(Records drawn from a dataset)
▬▬▬▬▬▬
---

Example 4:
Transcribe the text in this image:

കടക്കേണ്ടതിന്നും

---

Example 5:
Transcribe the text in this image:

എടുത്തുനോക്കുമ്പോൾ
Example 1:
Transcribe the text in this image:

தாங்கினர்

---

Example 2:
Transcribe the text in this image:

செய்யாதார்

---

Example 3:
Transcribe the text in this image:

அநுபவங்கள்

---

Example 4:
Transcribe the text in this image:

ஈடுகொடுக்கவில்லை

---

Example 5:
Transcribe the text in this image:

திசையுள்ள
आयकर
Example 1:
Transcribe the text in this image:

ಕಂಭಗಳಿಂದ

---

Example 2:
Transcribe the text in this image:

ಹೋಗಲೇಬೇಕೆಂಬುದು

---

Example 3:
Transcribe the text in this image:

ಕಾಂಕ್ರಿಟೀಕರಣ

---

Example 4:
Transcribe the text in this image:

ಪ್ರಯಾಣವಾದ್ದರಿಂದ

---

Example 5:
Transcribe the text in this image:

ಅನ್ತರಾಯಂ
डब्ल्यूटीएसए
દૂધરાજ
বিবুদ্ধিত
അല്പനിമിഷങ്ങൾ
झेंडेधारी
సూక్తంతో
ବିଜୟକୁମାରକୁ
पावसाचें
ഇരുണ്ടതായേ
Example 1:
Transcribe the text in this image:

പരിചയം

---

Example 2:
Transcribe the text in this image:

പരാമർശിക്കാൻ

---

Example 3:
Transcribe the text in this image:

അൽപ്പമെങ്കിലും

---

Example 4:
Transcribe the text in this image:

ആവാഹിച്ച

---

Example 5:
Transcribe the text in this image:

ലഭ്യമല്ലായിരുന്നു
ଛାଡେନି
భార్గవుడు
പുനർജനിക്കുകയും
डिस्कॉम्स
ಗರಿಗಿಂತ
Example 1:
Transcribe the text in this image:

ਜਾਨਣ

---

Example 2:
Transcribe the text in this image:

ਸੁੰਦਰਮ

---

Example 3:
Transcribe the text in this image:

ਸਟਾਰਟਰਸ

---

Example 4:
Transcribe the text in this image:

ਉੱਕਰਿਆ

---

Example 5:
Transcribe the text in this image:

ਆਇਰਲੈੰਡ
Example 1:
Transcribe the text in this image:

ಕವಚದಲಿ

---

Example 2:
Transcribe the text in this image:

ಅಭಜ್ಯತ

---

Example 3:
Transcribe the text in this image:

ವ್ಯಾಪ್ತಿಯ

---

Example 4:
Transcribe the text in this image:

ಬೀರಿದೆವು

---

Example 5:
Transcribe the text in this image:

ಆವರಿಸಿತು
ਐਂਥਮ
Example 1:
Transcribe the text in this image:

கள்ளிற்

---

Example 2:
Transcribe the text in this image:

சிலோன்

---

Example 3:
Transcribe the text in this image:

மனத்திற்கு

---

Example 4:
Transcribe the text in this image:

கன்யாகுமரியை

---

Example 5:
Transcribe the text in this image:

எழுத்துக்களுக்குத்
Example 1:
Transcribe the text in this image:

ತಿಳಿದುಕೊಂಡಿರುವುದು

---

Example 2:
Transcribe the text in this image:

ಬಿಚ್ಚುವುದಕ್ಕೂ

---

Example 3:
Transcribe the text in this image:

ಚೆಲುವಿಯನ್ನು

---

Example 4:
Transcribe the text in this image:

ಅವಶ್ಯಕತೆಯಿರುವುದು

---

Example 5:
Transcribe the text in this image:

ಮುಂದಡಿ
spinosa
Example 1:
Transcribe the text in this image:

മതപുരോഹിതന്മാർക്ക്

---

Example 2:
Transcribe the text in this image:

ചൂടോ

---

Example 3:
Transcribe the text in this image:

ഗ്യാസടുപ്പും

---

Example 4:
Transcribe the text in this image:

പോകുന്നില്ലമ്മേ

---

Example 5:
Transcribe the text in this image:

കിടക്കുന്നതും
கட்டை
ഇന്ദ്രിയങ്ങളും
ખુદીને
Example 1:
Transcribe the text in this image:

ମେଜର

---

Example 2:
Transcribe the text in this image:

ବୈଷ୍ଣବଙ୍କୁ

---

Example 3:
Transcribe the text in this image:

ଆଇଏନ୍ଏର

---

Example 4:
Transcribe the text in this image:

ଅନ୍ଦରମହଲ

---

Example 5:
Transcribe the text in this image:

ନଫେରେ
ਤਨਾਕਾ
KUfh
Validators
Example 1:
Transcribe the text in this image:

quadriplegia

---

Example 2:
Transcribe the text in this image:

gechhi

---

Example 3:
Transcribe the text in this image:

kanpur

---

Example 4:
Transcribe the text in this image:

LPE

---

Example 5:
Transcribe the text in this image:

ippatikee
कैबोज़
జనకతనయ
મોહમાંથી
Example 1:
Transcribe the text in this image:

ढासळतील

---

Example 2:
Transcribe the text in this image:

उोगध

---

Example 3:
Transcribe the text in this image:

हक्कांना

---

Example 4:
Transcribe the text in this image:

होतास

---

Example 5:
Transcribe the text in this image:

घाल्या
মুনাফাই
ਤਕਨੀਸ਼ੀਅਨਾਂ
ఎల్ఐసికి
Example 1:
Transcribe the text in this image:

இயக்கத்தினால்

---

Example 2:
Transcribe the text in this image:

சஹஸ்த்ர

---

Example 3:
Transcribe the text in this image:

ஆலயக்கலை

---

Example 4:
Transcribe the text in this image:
▬▬▬▬▬▬
Transcribe every record exactly.

● Reply:
---

Example 4:
Transcribe the text in this image:

കടക്കേണ്ടതിന്നും

---

Example 5:
Transcribe the text in this image:

എടുത്തുനോക്കുമ്പോൾ
Example 1:
Transcribe the text in this image:

தாங்கினர்

---

Example 2:
Transcribe the text in this image:

செய்யாதார்

---

Example 3:
Transcribe the text in this image:

அநுபவங்கள்

---

Example 4:
Transcribe the text in this image:

ஈடுகொடுக்கவில்லை

---

Example 5:
Transcribe the text in this image:

திசையுள்ள
आयकर
Example 1:
Transcribe the text in this image:

ಕಂಭಗಳಿಂದ

---

Example 2:
Transcribe the text in this image:

ಹೋಗಲೇಬೇಕೆಂಬುದು

---

Example 3:
Transcribe the text in this image:

ಕಾಂಕ್ರಿಟೀಕರಣ

---

Example 4:
Transcribe the text in this image:

ಪ್ರಯಾಣವಾದ್ದರಿಂದ

---

Example 5:
Transcribe the text in this image:

ಅನ್ತರಾಯಂ
डब्ल्यूटीएसए
દૂધરાજ
বিবুদ্ধিত
അല്പനിമിഷങ്ങൾ
झेंडेधारी
సూక్తంతో
ବିଜୟକୁମାରକୁ
पावसाचें
ഇരുണ്ടതായേ
Example 1:
Transcribe the text in this image:

പരിചയം

---

Example 2:
Transcribe the text in this image:

പരാമർശിക്കാൻ

---

Example 3:
Transcribe the text in this image:

അൽപ്പമെങ്കിലും

---

Example 4:
Transcribe the text in this image:

ആവാഹിച്ച

---

Example 5:
Transcribe the text in this image:

ലഭ്യമല്ലായിരുന്നു
ଛାଡେନି
భార్గవుడు
പുനർജനിക്കുകയും
डिस्कॉम्स
ಗರಿಗಿಂತ
Example 1:
Transcribe the text in this image:

ਜਾਨਣ

---

Example 2:
Transcribe the text in this image:

ਸੁੰਦਰਮ

---

Example 3:
Transcribe the text in this image:

ਸਟਾਰਟਰਸ

---

Example 4:
Transcribe the text in this image:

ਉੱਕਰਿਆ

---

Example 5:
Transcribe the text in this image:

ਆਇਰਲੈੰਡ
Example 1:
Transcribe the text in this image:

ಕವಚದಲಿ

---

Example 2:
Transcribe the text in this image:

ಅಭಜ್ಯತ

---

Example 3:
Transcribe the text in this image:

ವ್ಯಾಪ್ತಿಯ

---

Example 4:
Transcribe the text in this image:

ಬೀರಿದೆವು

---

Example 5:
Transcribe the text in this image:

ಆವರಿಸಿತು
ਐਂਥਮ
Example 1:
Transcribe the text in this image:

கள்ளிற்

---

Example 2:
Transcribe the text in this image:

சிலோன்

---

Example 3:
Transcribe the text in this image:

மனத்திற்கு

---

Example 4:
Transcribe the text in this image:

கன்யாகுமரியை

---

Example 5:
Transcribe the text in this image:

எழுத்துக்களுக்குத்
Example 1:
Transcribe the text in this image:

ತಿಳಿದುಕೊಂಡಿರುವುದು

---

Example 2:
Transcribe the text in this image:

ಬಿಚ್ಚುವುದಕ್ಕೂ

---

Example 3:
Transcribe the text in this image:

ಚೆಲುವಿಯನ್ನು

---

Example 4:
Transcribe the text in this image:

ಅವಶ್ಯಕತೆಯಿರುವುದು

---

Example 5:
Transcribe the text in this image:

ಮುಂದಡಿ
spinosa
Example 1:
Transcribe the text in this image:

മതപുരോഹിതന്മാർക്ക്

---

Example 2:
Transcribe the text in this image:

ചൂടോ

---

Example 3:
Transcribe the text in this image:

ഗ്യാസടുപ്പും

---

Example 4:
Transcribe the text in this image:

പോകുന്നില്ലമ്മേ

---

Example 5:
Transcribe the text in this image:

കിടക്കുന്നതും
கட்டை
ഇന്ദ്രിയങ്ങളും
ખુદીને
Example 1:
Transcribe the text in this image:

ମେଜର

---

Example 2:
Transcribe the text in this image:

ବୈଷ୍ଣବଙ୍କୁ

---

Example 3:
Transcribe the text in this image:

ଆଇଏନ୍ଏର

---

Example 4:
Transcribe the text in this image:

ଅନ୍ଦରମହଲ

---

Example 5:
Transcribe the text in this image:

ନଫେରେ
ਤਨਾਕਾ
KUfh
Validators
Example 1:
Transcribe the text in this image:

quadriplegia

---

Example 2:
Transcribe the text in this image:

gechhi

---

Example 3:
Transcribe the text in this image:

kanpur

---

Example 4:
Transcribe the text in this image:

LPE

---

Example 5:
Transcribe the text in this image:

ippatikee
कैबोज़
జనకతనయ
મોહમાંથી
Example 1:
Transcribe the text in this image:

ढासळतील

---

Example 2:
Transcribe the text in this image:

उोगध

---

Example 3:
Transcribe the text in this image:

हक्कांना

---

Example 4:
Transcribe the text in this image:

होतास

---

Example 5:
Transcribe the text in this image:

घाल्या
মুনাফাই
ਤਕਨੀਸ਼ੀਅਨਾਂ
ఎల్ఐసికి
Example 1:
Transcribe the text in this image:

இயக்கத்தினால்

---

Example 2:
Transcribe the text in this image:

சஹஸ்த்ர

---

Example 3:
Transcribe the text in this image:

ஆலயக்கலை

---

Example 4:
Transcribe the text in this image:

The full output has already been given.